Document section:
All of this is bringing up a question in my head, not to start another discussion or definitely not an argument but....

The power pole with the transformer on it has a copper plate on the base and a copper wire running up to the transformer which is the ground, from the triansformer triplex runs from the transformer to the meter, two hots and a neutral.

That meter in the main panel is then grounded similarly with about a 6 ft ground rod pounded into the ground. That is in fact how my entire house is grounded, built in 95 for what it's worth.

So now not to stir up controversy, just for my knowledge what is the difference between running two hots and a neutral from the main panel to a sub panel on the shop, via a circuit breaker, which also has a 6-ft ground rod pounded into the ground.

Obviously not an electrician and I don't want to be one!

It is nice to not go a day without learning something though.
There are no short answers to this complex topic. Recognize that the utility distribution system relies on a multi-grounded neutral. At the pole top transformers, ground rods are connected to the system neutral, and the primary and secondary neutrals are connected together.

Neutral conductors carry normal load current----- a full time job. The neutral is a grounded conductor.

Record excerpts:
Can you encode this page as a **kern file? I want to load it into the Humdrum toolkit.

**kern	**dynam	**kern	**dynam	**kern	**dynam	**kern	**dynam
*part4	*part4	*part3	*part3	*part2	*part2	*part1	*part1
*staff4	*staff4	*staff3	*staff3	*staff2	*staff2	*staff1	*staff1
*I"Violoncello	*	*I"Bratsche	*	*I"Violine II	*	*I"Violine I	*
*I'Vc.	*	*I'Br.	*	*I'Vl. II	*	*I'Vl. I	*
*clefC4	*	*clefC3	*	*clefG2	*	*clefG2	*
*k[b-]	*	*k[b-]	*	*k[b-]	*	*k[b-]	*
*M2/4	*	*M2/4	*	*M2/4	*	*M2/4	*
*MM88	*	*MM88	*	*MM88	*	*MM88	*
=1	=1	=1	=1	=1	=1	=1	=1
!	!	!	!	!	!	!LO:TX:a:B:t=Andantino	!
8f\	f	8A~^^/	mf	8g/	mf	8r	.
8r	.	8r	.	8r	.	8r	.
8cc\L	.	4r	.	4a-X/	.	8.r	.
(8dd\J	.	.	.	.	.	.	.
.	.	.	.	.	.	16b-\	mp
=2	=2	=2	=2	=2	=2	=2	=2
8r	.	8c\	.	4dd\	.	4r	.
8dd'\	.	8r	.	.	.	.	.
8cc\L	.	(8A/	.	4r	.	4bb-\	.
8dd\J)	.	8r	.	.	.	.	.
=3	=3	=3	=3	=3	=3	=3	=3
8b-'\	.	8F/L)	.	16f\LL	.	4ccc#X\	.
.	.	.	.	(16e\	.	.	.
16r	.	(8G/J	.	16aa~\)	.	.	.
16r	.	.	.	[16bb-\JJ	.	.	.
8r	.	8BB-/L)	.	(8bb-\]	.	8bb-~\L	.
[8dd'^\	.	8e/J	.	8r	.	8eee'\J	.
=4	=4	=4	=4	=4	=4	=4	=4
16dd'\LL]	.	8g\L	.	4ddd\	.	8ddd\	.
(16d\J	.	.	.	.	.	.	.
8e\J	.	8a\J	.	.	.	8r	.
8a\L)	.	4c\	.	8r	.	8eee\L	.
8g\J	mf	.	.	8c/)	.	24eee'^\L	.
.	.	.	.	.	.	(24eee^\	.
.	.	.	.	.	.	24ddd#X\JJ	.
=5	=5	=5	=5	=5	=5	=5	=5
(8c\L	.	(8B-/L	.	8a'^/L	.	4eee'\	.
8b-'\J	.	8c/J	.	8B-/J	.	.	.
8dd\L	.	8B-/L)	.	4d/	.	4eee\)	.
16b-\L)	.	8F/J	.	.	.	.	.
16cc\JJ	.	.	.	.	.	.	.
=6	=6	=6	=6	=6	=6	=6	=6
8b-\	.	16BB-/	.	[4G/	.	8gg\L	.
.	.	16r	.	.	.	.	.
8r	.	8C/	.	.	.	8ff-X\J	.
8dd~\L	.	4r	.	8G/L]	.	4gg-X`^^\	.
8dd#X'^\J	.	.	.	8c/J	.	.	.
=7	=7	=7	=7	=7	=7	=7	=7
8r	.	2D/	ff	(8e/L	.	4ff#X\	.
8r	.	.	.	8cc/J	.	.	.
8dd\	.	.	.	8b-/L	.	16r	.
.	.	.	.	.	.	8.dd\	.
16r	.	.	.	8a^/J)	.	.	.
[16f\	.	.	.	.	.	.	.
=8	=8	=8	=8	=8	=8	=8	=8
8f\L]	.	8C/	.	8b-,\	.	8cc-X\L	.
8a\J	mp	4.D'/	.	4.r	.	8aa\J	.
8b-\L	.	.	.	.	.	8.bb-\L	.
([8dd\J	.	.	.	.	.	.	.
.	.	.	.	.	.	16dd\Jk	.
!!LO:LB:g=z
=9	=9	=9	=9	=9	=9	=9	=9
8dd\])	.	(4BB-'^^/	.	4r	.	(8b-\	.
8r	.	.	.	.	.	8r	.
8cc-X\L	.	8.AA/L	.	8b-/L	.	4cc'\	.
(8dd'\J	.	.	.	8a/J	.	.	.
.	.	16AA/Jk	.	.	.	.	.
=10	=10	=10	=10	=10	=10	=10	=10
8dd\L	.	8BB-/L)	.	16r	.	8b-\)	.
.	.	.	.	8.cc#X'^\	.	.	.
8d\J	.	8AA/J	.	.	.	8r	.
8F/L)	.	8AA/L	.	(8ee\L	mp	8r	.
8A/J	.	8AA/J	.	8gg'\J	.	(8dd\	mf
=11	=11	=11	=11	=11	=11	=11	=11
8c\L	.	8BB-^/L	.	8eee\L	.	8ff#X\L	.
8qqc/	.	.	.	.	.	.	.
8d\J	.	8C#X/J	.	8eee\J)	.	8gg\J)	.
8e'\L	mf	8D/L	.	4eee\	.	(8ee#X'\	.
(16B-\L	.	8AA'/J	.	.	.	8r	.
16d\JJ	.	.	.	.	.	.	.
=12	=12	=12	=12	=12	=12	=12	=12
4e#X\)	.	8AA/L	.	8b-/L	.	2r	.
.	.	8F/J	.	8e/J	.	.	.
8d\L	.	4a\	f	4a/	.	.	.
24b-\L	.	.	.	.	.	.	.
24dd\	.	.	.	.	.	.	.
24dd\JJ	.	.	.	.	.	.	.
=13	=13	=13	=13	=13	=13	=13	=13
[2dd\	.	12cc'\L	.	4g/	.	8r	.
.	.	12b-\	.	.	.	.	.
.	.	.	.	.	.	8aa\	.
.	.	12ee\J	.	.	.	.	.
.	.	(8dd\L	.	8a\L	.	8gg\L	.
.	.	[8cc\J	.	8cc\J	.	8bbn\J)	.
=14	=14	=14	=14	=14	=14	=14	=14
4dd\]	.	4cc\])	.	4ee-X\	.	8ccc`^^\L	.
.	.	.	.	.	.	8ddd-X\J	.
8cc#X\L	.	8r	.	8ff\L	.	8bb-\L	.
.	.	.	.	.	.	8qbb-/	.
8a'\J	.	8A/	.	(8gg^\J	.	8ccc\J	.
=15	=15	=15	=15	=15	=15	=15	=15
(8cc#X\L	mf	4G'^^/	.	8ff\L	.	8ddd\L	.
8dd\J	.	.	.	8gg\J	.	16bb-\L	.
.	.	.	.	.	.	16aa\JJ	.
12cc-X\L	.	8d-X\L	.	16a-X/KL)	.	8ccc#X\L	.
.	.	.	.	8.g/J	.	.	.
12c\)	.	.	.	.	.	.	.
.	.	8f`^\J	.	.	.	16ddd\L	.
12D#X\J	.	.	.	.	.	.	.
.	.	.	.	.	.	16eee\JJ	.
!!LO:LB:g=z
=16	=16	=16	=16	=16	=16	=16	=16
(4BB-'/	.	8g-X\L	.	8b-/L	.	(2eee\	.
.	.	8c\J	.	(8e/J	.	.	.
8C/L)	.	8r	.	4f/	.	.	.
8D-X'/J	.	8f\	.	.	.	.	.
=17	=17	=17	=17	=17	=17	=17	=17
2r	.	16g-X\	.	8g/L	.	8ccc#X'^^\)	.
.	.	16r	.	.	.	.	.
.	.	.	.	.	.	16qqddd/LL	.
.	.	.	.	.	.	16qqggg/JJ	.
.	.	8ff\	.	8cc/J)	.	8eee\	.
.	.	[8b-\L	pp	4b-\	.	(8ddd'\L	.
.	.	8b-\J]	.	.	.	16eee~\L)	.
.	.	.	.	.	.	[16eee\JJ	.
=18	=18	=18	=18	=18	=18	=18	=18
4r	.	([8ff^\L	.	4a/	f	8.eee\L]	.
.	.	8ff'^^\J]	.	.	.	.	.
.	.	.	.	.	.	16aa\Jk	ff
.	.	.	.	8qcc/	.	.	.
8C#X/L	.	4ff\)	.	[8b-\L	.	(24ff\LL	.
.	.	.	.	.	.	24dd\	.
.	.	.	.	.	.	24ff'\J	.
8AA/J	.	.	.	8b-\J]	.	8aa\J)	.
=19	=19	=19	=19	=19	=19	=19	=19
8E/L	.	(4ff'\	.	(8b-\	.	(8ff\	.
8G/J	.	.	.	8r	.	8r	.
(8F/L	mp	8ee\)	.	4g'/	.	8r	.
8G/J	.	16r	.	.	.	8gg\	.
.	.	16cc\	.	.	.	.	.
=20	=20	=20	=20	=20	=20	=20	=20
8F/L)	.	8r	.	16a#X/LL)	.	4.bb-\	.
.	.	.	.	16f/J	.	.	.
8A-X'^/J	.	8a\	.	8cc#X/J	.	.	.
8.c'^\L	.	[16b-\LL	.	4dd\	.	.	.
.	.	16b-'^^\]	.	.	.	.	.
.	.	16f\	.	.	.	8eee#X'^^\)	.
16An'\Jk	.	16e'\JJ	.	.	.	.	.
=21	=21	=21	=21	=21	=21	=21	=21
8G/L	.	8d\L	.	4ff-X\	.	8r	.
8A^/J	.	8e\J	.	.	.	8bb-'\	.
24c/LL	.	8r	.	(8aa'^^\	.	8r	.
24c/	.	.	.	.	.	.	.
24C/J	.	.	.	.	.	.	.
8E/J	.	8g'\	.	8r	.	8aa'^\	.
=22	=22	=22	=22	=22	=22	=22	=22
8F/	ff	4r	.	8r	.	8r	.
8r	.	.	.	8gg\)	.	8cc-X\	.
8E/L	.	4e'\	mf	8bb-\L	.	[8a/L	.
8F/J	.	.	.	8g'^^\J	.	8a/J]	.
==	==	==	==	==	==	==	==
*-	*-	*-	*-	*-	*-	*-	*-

Work to be completed: Continue the forum discussion on grounding a shop subpanel, starting right after its last sentence.

Exercise result:
Under normal operation, the neutral conductor can have a voltage drop across it and this gives rise to neutral to earth voltages.

Grounding conductors carry fault current --- during fault conditions. This is the EGC - equipment grounding conductor.
Under normal conditions there is no current in the EGC.
Under fault conditions, this provides a current path for the OCP - overcurrent protection ---- typically a breaker ---- to operate.

The current code would require your shop subpanel be connected to the main panel with a neutral conductor and a grounding conductor -EGC. And those two remain separated or isolated. So when your neutral conductor carries load current -- and a voltage drop across it -- that small voltage WILL NOT appear on the metal junctions boxes many of us have in our shops. Those boxes are connected to the EGC all the way back to the main panel.

The ground rods serve to equalize the local voltage of the utility distribution system with the voltage at the earth. What does that mean? Well the earth is not a perfect conductor. When there is a voltage drop across a neutral and it is connected to the ground rod at the main panel, the soil around the rod will have a small voltage present. This is called NEV or neutral to earth voltage. That voltage will dissipate as you move away from the ground rod. This limits the step potential that could cause a shock.

Consider this... when all this stuff is connected properly and working correctly.....
You can have a few volts dropped across the neutral due to normal load, and still stand barefoot while touching the hose bib on the side of your house and not get a shock or tingle. Of course there are many other safety conditions this properly connected system protects us from, this is only one example.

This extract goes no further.